Role of Warm Compresses and Massage
During the second phase of labor – when you push – the doctor may apply warm compresses on the skin between the vaginal opening and anus, which would soften the tissue and prevent its collapse.
Although the beneficial role of this method is well proven, some physicians might perform you perineal massage in this area during labor or even recommend to practice it on your own at home before childbirth – although you shouldn`t really do it if it may start to feel uncomfortable. – Read this!
You should start by thoroughly washing your hands with warm water and soap, and be certain you have your nails cut. Then introduce your thumb (well lubricated) in your vagina and exert a pressure for 1 – 2 minutes on the rear wall of your vagina. Gently massage the lower part of the vagina. Repeat this procedure once per day for 10 minutes until childbirth.
How Long Does It Take for an Episiotomy to Heal?
If you experienced an episiotomy or perineal tear during birth, the injury may hurt for a few weeks – especially when you walk or sit upright. If the incision or laceration were large, the sensitivity may last even longer. The stitches used will be defused by themselves.
You can help the healing process by:
- Apply cold compresses to the affected area.
- When urinating, put a bit of warm water on your vulva and wash it with a jet of water.
- During a stool, you can prevent pain if you press firmly over the scar with a clean pad.
- Sit carefully, tensing your buttock muscles as you let yourself down when sitting down. Sit on a pillow or a seat, rather than a hard chair.
- Use the medication recommended by your obstetrician. Analgesic creams or ointments haven`t been proven useful.
- Take into consideration alternative treatments, like lavender. If your doctor will agree, you may use a few drops of lavender essential oil in your bath water or you may apply it directly on the scar.
While the wound heals, expect for the discomfort to lessen gradually. However, if the pain intensifies, fever occurs or the scar produces a fluid, immediately get in touch with your obstetrician, because these might be symptoms of infection. – Check this out!

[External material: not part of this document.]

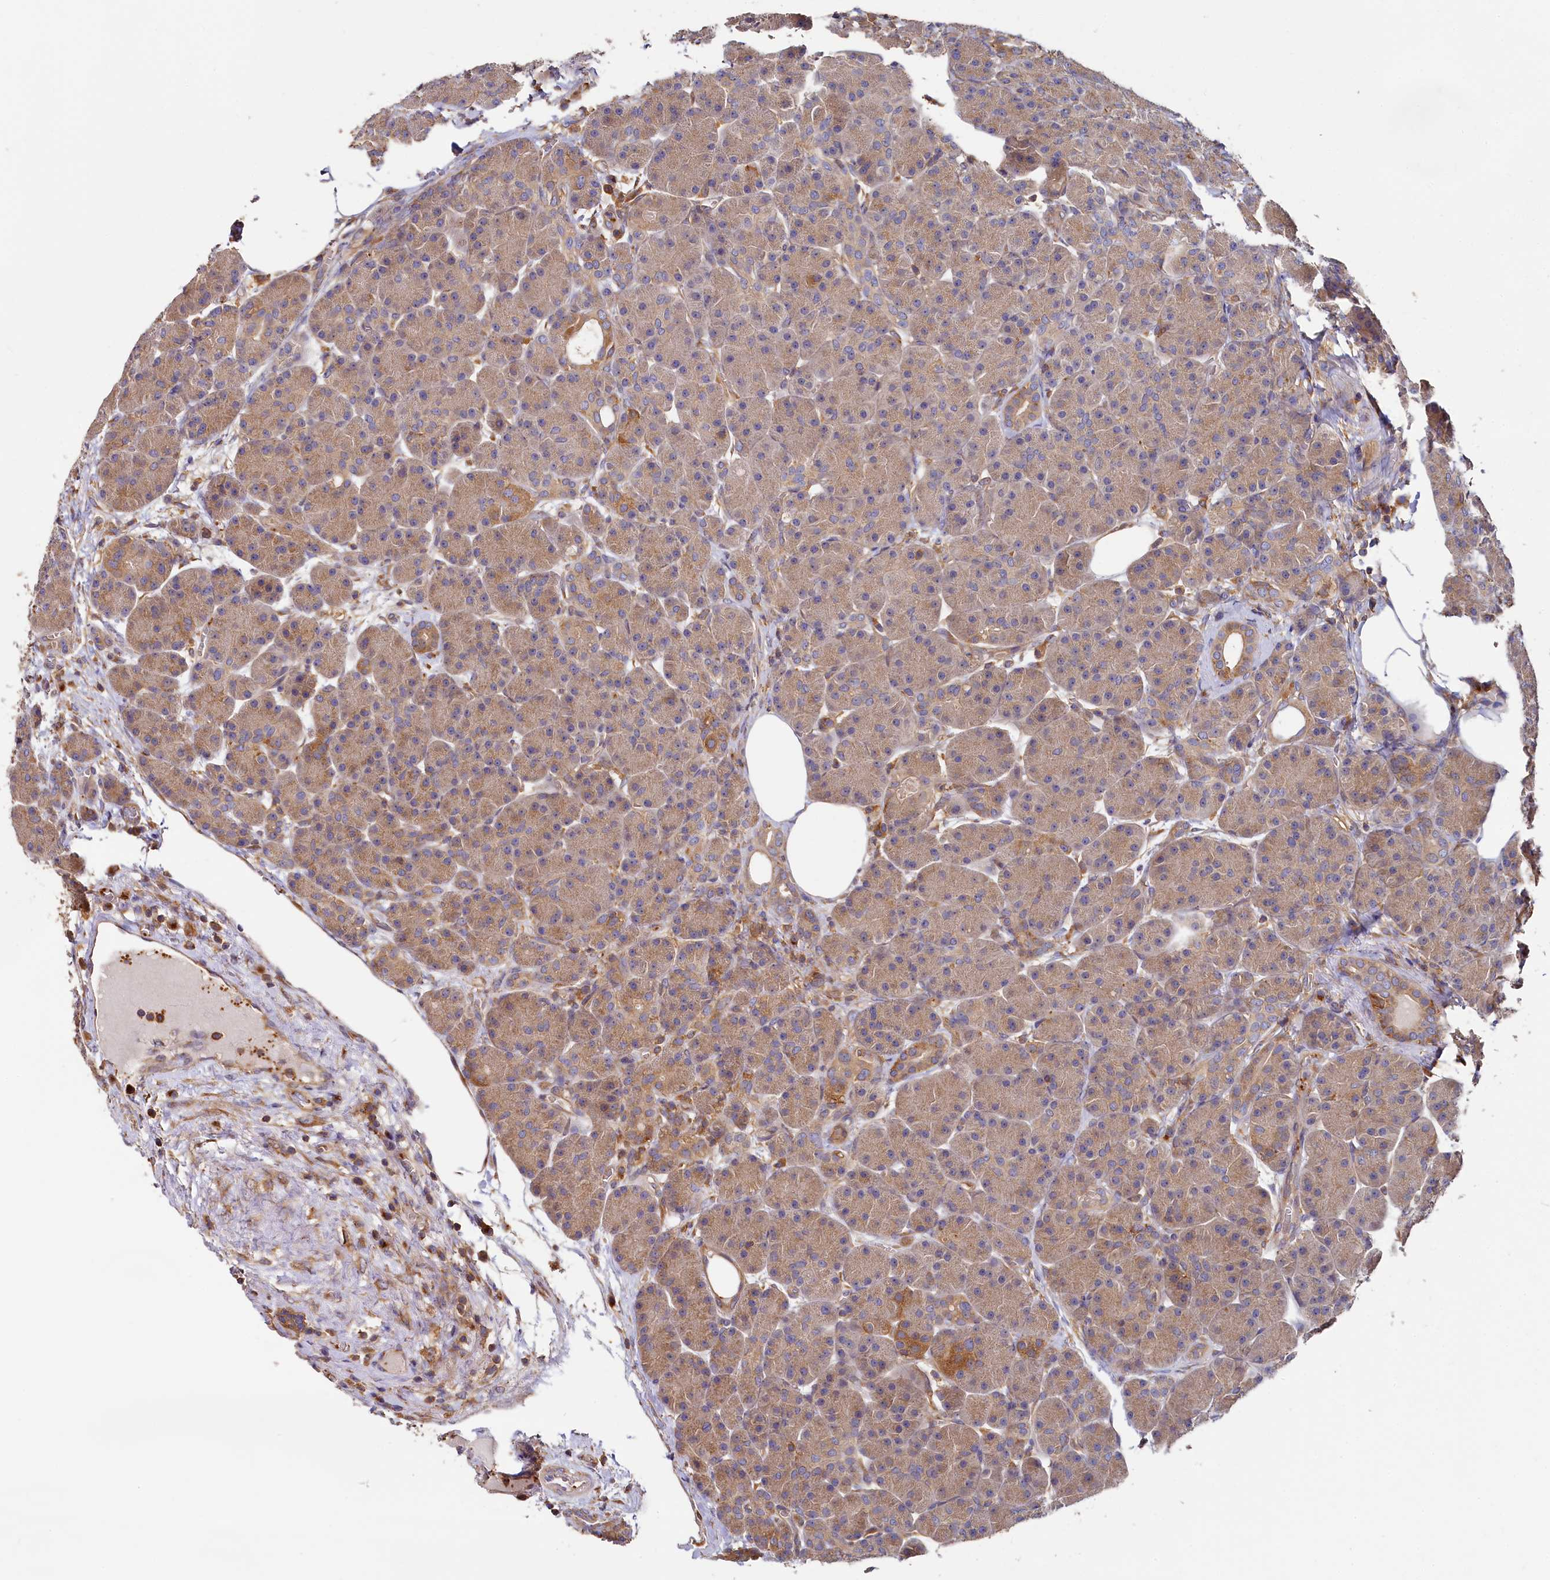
{"staining": {"intensity": "moderate", "quantity": ">75%", "location": "cytoplasmic/membranous"}, "tissue": "pancreas", "cell_type": "Exocrine glandular cells", "image_type": "normal", "snomed": [{"axis": "morphology", "description": "Normal tissue, NOS"}, {"axis": "topography", "description": "Pancreas"}], "caption": "Unremarkable pancreas was stained to show a protein in brown. There is medium levels of moderate cytoplasmic/membranous expression in about >75% of exocrine glandular cells.", "gene": "PPIP5K1", "patient": {"sex": "male", "age": 63}}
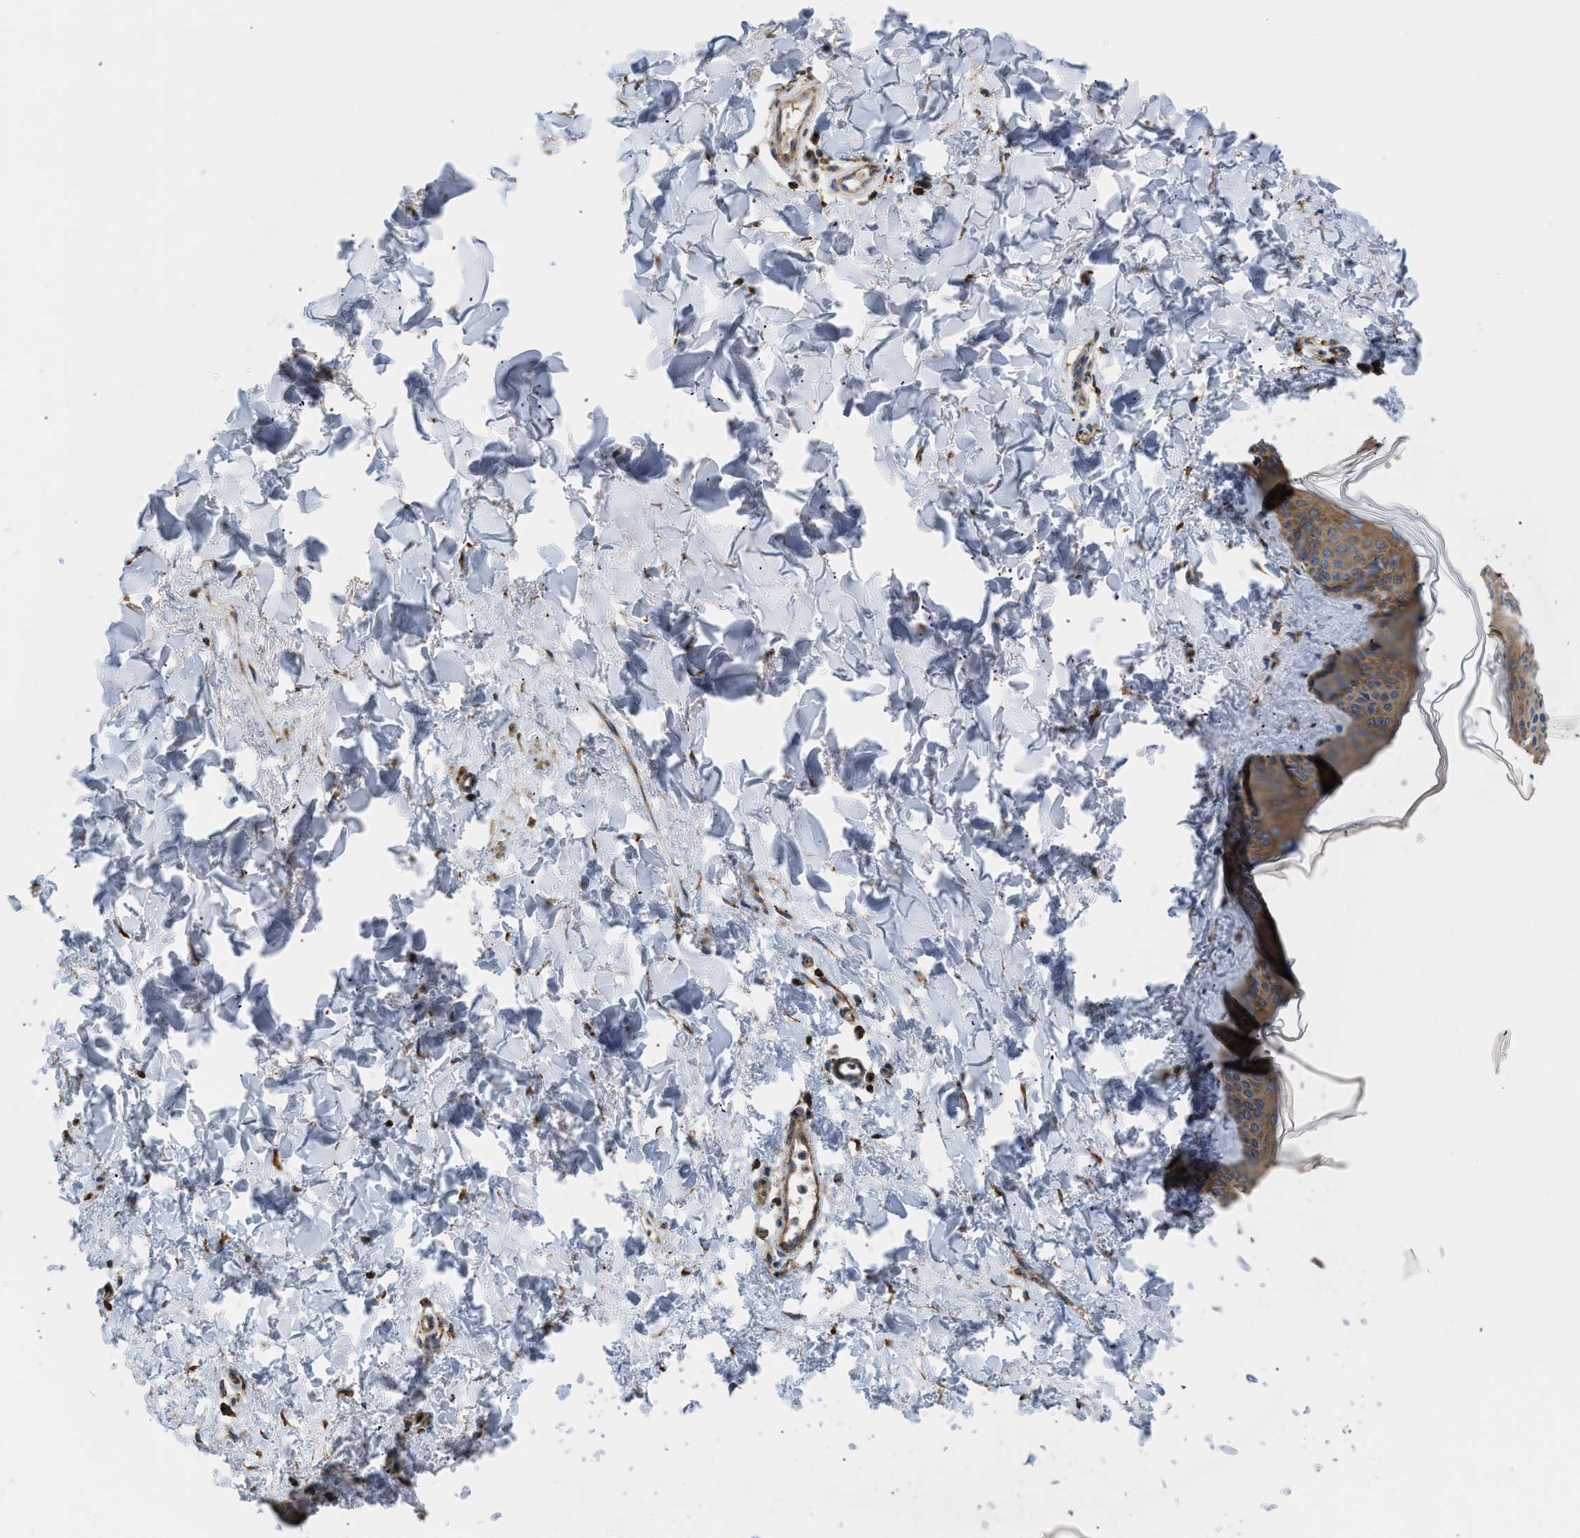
{"staining": {"intensity": "moderate", "quantity": ">75%", "location": "cytoplasmic/membranous"}, "tissue": "skin", "cell_type": "Fibroblasts", "image_type": "normal", "snomed": [{"axis": "morphology", "description": "Normal tissue, NOS"}, {"axis": "topography", "description": "Skin"}], "caption": "Protein staining reveals moderate cytoplasmic/membranous staining in approximately >75% of fibroblasts in unremarkable skin.", "gene": "OPTN", "patient": {"sex": "female", "age": 17}}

Communication with the Doctor
If the future mother is concerned regarding the episiotomy procedure, she should share her worries with her doctor during her prenatal visits and before childbirth. No matter the case, it`s essential for the mother to be as relaxed as possible during birth. If her vaginal tissues are strained, the child will be born heavier. Therefore, it`s very important to establish with your doctor which are the best options for childbirth, for both the mother and baby.
Research shows that massaging the perineum may reduce the necessity of such a procedure. Massage can be an option if you want the perineum to be more flexible, so when the baby is delivered, it will be more prone to stretch than break.
Perineal massage is made as it follows:
- Take a warm bath.
- Massage the region around the vagina`s opening in a gentle manner for around 10 minutes (start around the week 34).
Note: This will not guarantee a tear-free delivery or that you`ll manage to avoid an episiotomy, but it will definitely help.